-------- The data

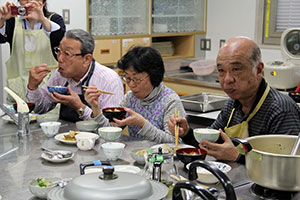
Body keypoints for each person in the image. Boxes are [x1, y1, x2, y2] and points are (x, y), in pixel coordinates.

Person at [168, 36, 300, 162]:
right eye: (221, 70)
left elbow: (288, 166)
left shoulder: (281, 110)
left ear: (258, 70)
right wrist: (186, 133)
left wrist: (238, 156)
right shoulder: (232, 104)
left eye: (236, 69)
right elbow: (209, 144)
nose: (227, 80)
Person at [84, 46, 186, 143]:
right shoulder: (130, 98)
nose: (131, 85)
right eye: (127, 78)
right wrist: (96, 108)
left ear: (154, 76)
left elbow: (175, 142)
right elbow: (112, 131)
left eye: (137, 79)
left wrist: (142, 124)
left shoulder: (170, 101)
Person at [26, 29, 124, 122]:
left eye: (67, 54)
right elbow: (41, 108)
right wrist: (33, 87)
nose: (60, 59)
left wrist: (80, 107)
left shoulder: (108, 80)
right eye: (58, 51)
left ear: (86, 59)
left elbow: (111, 126)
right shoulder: (60, 75)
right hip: (65, 136)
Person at [0, 0, 66, 103]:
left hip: (47, 90)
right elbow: (1, 39)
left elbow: (60, 38)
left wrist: (42, 19)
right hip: (18, 91)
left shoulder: (54, 19)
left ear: (43, 2)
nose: (29, 1)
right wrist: (2, 20)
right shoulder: (12, 21)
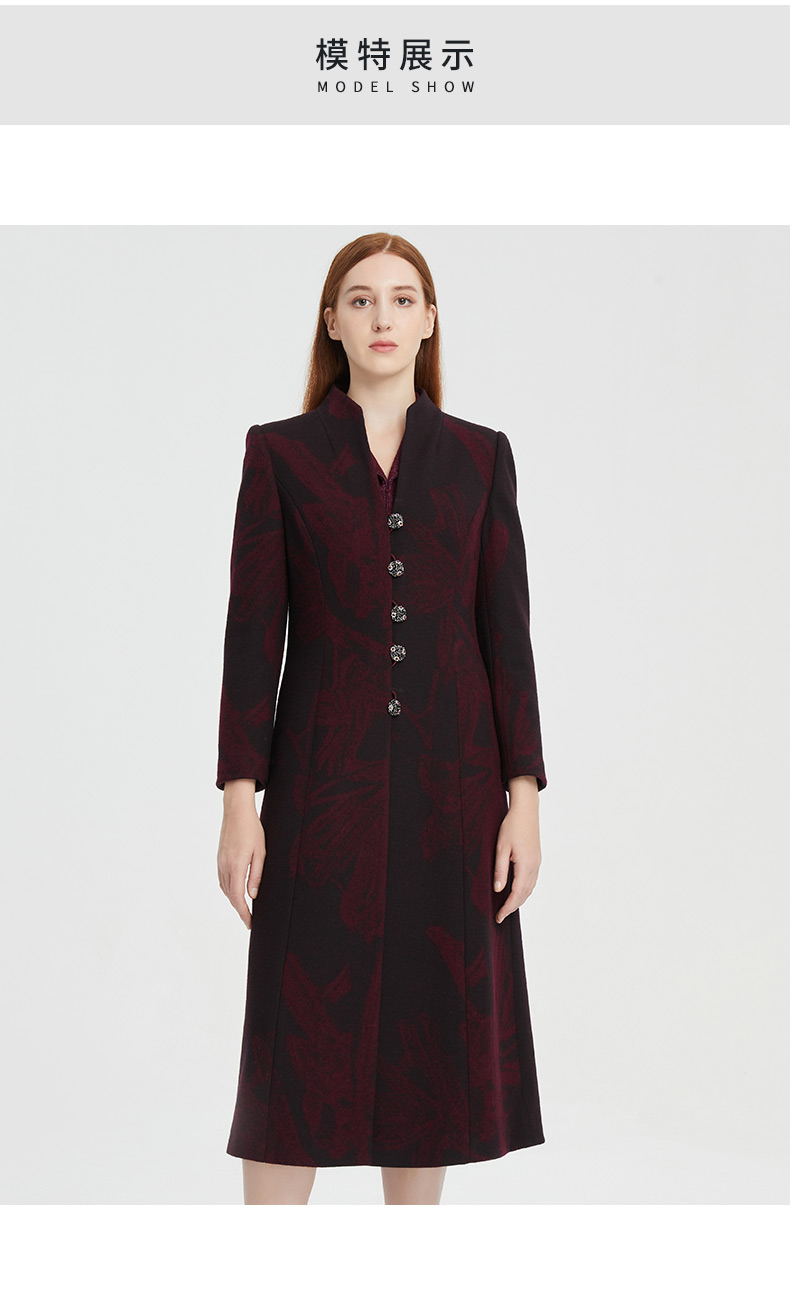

----------------

* [About this task] All lines from the one containing "right wrist: (33, 87)" to the last line of the records above, both included, need to be repeated word for word; omit the pictures.

* [Task solution]
right wrist: (33, 87)
nose: (60, 59)
left wrist: (80, 107)
left shoulder: (108, 80)
right eye: (58, 51)
left ear: (86, 59)
left elbow: (111, 126)
right shoulder: (60, 75)
right hip: (65, 136)
Person at [0, 0, 66, 103]:
left hip: (47, 90)
right elbow: (1, 39)
left elbow: (60, 38)
left wrist: (42, 19)
right hip: (18, 91)
left shoulder: (54, 19)
left ear: (43, 2)
nose: (29, 1)
right wrist: (2, 20)
right shoulder: (12, 21)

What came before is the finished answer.